**Aim of the task**
Please return all of the records that follow, exactly as written.

**Available records**
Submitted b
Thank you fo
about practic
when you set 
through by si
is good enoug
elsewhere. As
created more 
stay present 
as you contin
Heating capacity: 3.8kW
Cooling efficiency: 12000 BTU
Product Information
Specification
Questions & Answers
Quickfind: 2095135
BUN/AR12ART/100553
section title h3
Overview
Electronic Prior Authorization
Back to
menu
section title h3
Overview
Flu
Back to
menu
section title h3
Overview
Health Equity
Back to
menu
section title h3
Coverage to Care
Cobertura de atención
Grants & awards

**Response**
Submitted b
Thank you fo
about practic
when you set 
through by si
is good enoug
elsewhere. As
created more 
stay present 
as you contin
Heating capacity: 3.8kW
Cooling efficiency: 12000 BTU
Product Information
Specification
Questions & Answers
Quickfind: 2095135
BUN/AR12ART/100553
section title h3
Overview
Electronic Prior Authorization
Back to
menu
section title h3
Overview
Flu
Back to
menu
section title h3
Overview
Health Equity
Back to
menu
section title h3
Coverage to Care
Cobertura de atención
Grants & awards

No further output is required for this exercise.